Government’s changes to the Fort Cambridge development brief, to include the retention of Holiday Inn workers has angered bidders who have now been faced with an extended tendering period for the project.
Bidders who submitted their plans according to the original brief say the new clauses “changed everything” as the consideration of employees would add new liabilities.
Yet according to a spokesperson for Investments Minister Austin Gatt, the “addenda to the Conditions and Extensions to the closing period for the consideration of bids was, as far as we are aware, compliant with the conditions established in the original tender document”.
The spokesperson admitted the original brief did not include the workers’ clause, but said this was a mistake that went against government’s policy.

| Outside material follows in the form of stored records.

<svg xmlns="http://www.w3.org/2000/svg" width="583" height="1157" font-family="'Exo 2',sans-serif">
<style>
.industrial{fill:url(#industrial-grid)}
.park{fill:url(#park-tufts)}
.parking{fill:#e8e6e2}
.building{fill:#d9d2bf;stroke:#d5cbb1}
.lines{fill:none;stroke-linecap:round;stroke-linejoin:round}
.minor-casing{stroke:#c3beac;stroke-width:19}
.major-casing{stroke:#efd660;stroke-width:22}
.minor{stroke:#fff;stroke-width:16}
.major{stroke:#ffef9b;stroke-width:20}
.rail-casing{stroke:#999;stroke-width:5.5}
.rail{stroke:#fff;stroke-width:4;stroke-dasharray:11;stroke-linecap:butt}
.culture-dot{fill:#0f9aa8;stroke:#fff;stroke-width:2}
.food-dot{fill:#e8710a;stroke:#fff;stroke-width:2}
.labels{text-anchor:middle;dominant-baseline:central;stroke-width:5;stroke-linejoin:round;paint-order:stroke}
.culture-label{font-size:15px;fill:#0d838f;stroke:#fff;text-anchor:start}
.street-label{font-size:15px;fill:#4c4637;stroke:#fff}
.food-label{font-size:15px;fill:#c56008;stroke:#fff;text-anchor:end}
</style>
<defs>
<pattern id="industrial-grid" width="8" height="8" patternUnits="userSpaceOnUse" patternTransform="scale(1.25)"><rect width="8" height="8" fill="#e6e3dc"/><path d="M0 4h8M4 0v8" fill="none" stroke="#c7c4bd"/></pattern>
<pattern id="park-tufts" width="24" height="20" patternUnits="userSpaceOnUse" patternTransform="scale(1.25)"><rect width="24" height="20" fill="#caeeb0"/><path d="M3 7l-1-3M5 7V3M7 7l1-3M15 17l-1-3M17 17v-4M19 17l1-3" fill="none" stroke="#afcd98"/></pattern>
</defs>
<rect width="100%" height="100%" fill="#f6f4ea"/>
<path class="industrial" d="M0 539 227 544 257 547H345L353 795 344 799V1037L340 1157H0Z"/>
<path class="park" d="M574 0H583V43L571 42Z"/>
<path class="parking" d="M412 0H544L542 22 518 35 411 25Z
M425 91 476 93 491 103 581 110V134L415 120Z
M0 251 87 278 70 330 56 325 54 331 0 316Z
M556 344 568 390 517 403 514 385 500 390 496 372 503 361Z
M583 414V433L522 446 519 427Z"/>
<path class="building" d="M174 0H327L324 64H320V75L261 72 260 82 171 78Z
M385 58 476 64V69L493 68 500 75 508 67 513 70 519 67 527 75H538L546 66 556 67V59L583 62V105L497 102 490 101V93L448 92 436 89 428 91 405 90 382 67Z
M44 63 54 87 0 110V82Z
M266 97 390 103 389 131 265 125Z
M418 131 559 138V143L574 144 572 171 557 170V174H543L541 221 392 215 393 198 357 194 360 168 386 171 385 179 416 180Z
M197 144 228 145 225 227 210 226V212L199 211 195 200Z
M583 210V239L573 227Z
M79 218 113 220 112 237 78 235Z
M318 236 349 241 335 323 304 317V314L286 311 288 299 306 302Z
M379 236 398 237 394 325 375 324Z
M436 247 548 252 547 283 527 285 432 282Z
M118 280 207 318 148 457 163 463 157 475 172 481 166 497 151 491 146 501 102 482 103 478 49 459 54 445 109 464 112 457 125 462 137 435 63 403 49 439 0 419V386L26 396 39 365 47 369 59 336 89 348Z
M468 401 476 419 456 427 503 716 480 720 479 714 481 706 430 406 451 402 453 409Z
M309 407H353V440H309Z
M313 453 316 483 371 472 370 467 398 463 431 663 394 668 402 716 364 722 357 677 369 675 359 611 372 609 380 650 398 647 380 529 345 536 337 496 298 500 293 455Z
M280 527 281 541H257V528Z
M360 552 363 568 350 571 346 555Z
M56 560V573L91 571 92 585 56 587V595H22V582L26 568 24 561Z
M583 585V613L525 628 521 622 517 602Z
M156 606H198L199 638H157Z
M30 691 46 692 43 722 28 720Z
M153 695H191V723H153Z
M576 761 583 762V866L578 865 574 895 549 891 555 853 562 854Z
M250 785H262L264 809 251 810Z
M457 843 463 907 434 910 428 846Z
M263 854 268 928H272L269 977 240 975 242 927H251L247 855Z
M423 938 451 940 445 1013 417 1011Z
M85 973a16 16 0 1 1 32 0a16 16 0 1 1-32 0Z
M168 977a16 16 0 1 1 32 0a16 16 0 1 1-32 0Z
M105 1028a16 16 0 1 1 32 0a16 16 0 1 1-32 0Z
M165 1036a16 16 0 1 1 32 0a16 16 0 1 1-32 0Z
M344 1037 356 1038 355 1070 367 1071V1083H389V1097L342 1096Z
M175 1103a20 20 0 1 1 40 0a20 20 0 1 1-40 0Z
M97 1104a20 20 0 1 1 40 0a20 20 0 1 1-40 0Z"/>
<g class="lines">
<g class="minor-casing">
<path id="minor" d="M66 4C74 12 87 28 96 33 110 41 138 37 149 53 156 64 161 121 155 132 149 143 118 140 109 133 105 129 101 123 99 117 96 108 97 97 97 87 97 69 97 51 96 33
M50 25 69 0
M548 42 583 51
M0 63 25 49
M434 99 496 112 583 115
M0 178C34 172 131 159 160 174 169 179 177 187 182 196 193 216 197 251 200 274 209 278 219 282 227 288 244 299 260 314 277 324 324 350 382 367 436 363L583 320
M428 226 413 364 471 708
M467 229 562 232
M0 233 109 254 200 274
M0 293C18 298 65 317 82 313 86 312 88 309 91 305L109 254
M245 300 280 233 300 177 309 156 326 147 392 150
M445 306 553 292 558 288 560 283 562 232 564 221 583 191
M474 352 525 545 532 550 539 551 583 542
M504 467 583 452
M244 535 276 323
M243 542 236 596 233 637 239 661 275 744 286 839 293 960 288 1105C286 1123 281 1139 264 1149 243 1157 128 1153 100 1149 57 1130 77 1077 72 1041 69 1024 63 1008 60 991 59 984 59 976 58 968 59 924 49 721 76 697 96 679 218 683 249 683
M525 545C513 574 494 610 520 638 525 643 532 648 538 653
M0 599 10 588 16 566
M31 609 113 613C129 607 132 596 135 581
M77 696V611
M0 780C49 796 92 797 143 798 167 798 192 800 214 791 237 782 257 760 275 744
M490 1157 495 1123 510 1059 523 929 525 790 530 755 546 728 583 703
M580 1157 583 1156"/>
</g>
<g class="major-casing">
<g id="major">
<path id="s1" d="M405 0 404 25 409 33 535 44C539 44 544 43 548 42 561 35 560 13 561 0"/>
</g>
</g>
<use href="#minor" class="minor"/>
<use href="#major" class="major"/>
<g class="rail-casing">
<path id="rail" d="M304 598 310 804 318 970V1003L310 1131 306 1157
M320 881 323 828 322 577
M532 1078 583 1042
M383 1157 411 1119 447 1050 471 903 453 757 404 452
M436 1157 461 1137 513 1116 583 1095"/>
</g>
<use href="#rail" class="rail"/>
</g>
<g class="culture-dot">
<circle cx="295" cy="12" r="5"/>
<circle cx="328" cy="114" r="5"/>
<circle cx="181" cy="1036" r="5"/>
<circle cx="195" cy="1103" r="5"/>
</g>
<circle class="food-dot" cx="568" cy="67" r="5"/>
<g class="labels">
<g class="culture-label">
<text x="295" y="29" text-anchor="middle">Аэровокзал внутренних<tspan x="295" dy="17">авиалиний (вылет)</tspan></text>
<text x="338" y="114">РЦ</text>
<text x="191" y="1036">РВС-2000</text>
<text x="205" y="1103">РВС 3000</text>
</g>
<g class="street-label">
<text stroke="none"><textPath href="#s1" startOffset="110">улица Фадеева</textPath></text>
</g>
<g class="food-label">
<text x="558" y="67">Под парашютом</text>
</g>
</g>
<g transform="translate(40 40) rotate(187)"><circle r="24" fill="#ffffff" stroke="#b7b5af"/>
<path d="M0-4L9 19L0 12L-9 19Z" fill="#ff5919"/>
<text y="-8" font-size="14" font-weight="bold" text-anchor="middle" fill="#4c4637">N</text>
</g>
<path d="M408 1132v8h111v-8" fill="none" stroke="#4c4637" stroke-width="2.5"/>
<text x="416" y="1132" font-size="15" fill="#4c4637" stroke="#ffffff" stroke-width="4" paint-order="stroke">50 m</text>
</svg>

“We also understand that the original documents inadvertently neglected to implement the Government’s direction, given to the GWU months before the outset of the process, regarding the need to factor consideration of the employees of Holiday Inn in the selection process,” the spokesperson said. “We are informed the addenda and the extension were undertaken to implement this policy which government has introduced as standard in all its privatisation processes to date.”
The Holiday Inn hotel site which government wants to sell for development has already attracted an Lm18 million offer which was turned down by the government.
Revealed by MaltaToday last April, the government had received a letter from a group of entrepreneurs in October 2004 through their legal representatives, offering Lm18 million for the hotel and surrounding land owned by the national airline, Air Malta.
The offer was made to Air Malta Chairman Lawrence Zammit and to Investments Minister Austin Gatt in the wake of the minister’s declarations that it would “be put up for sale by November 2004”.
The Cabinet Committee for National Projects launched public consultations on the development of the site covering an area of 25,220 square metres late last year.
Apart from the hotel, the site includes one of the last remaining military barracks from the early 1900s and Fort Cambridge dating back to the 1880s.
According to the draft development brief, primary acceptable land uses for the site include a hotel, a residential area, a higher-level educational institute or specialised research centre, a high-quality, high-tech establishment involving foreign investment and job creation, or a combination of these.
Among the acceptable secondary ancillary uses are specialist retail outlets, food and drink facilities and conference amenities. The brief also calls for a piazza for public use and to act as a buffer between the development and the residential area.